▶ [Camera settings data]
------------

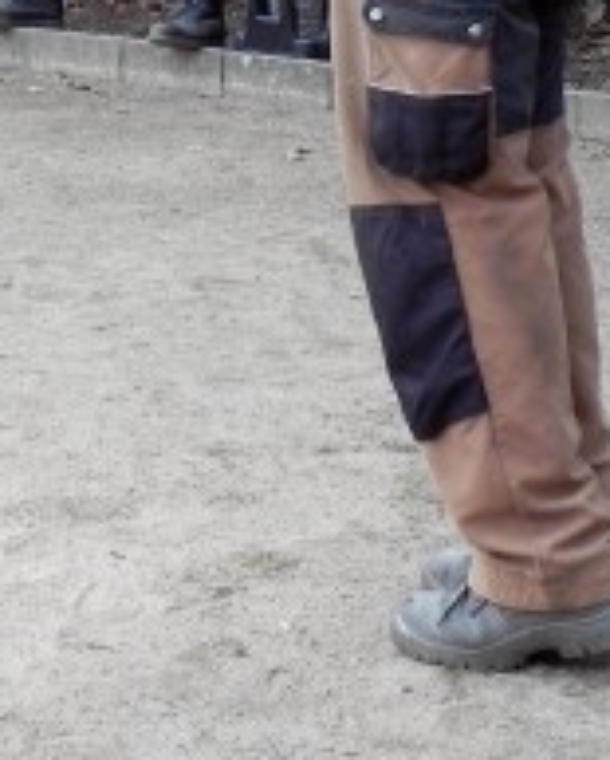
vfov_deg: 14.7
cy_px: -181
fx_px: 2837
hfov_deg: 12.2
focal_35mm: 126
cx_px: 83
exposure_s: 1/81.7
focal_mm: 9.2
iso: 160
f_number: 3.5
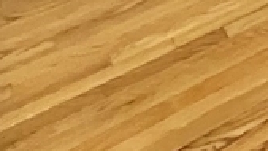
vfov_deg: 10.7
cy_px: -273
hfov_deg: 17.6
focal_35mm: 86
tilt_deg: -14.9
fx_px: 611
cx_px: 536
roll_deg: -0.3
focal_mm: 1.57
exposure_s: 1/60
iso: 640
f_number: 1.8
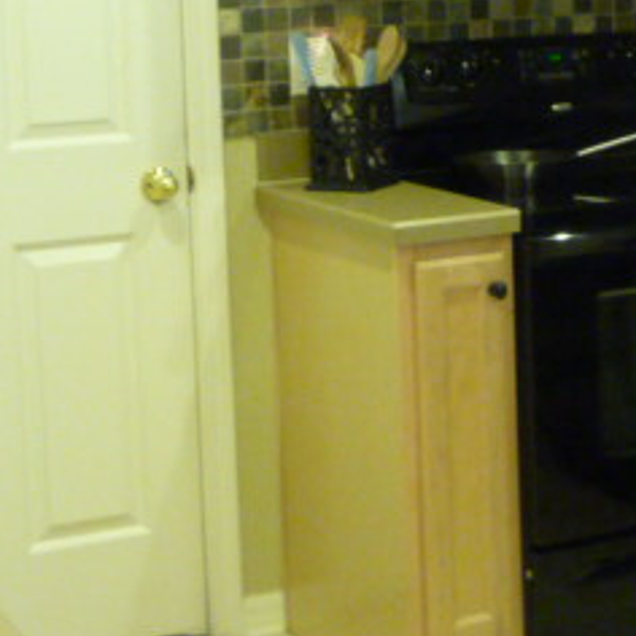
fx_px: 1996
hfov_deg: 17.8
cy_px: 102
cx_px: 582
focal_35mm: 96
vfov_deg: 17.9
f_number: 3.3
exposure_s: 1/8
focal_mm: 4.7
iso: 400
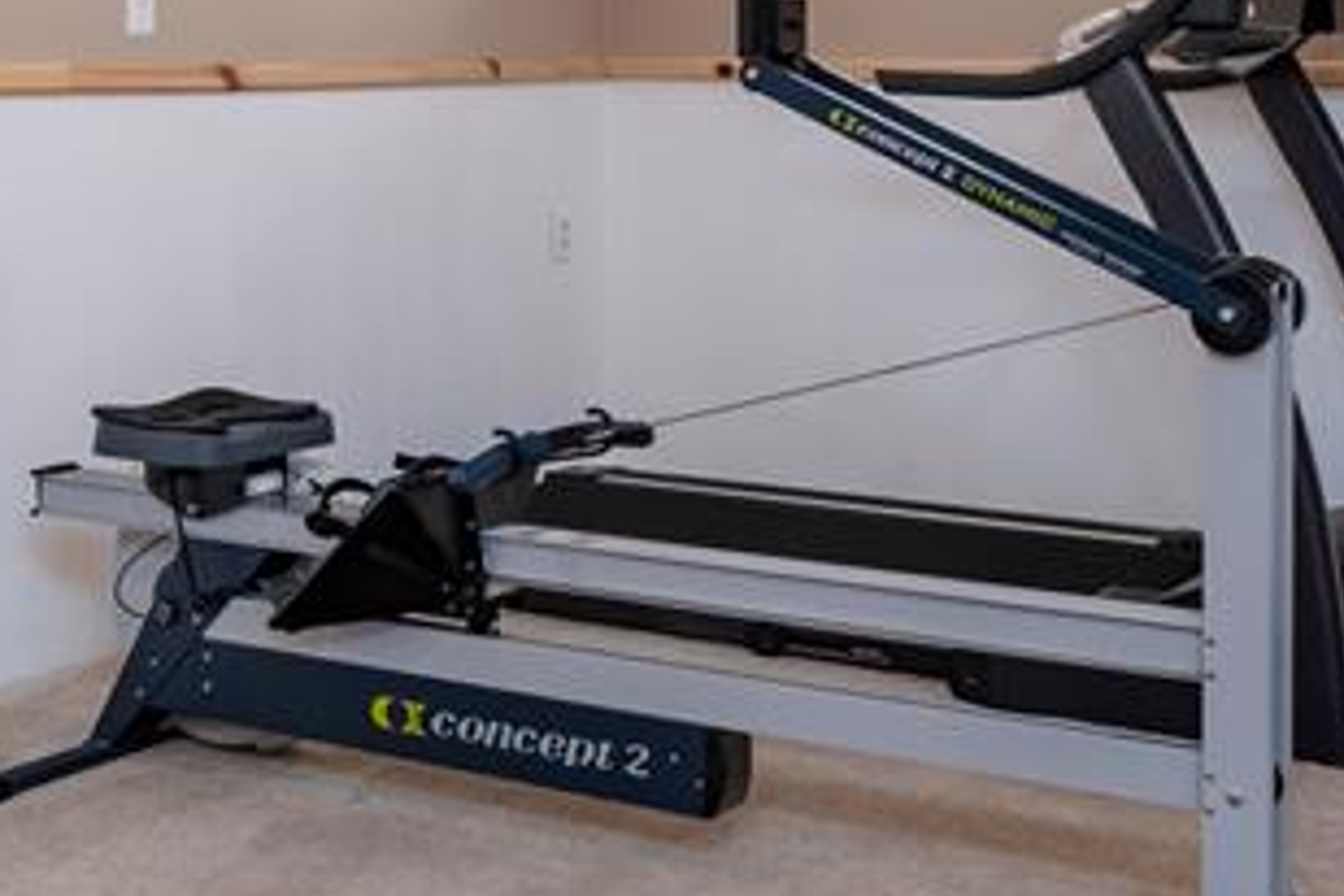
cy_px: 65
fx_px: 2352
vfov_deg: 21.0
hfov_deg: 31.8
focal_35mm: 63
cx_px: 570
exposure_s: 1/125
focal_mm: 12.4
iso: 640
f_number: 6.4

------------

▶ [What is required]
With the pictures omitted, the records above are to be repeated exactly.

▶ [Result of this exercise]
vfov_deg: 14.7
cy_px: -181
fx_px: 2837
hfov_deg: 12.2
focal_35mm: 126
cx_px: 83
exposure_s: 1/81.7
focal_mm: 9.2
iso: 160
f_number: 3.5
vfov_deg: 10.7
cy_px: -273
hfov_deg: 17.6
focal_35mm: 86
tilt_deg: -14.9
fx_px: 611
cx_px: 536
roll_deg: -0.3
focal_mm: 1.57
exposure_s: 1/60
iso: 640
f_number: 1.8
fx_px: 1996
hfov_deg: 17.8
cy_px: 102
cx_px: 582
focal_35mm: 96
vfov_deg: 17.9
f_number: 3.3
exposure_s: 1/8
focal_mm: 4.7
iso: 400
cy_px: 65
fx_px: 2352
vfov_deg: 21.0
hfov_deg: 31.8
focal_35mm: 63
cx_px: 570
exposure_s: 1/125
focal_mm: 12.4
iso: 640
f_number: 6.4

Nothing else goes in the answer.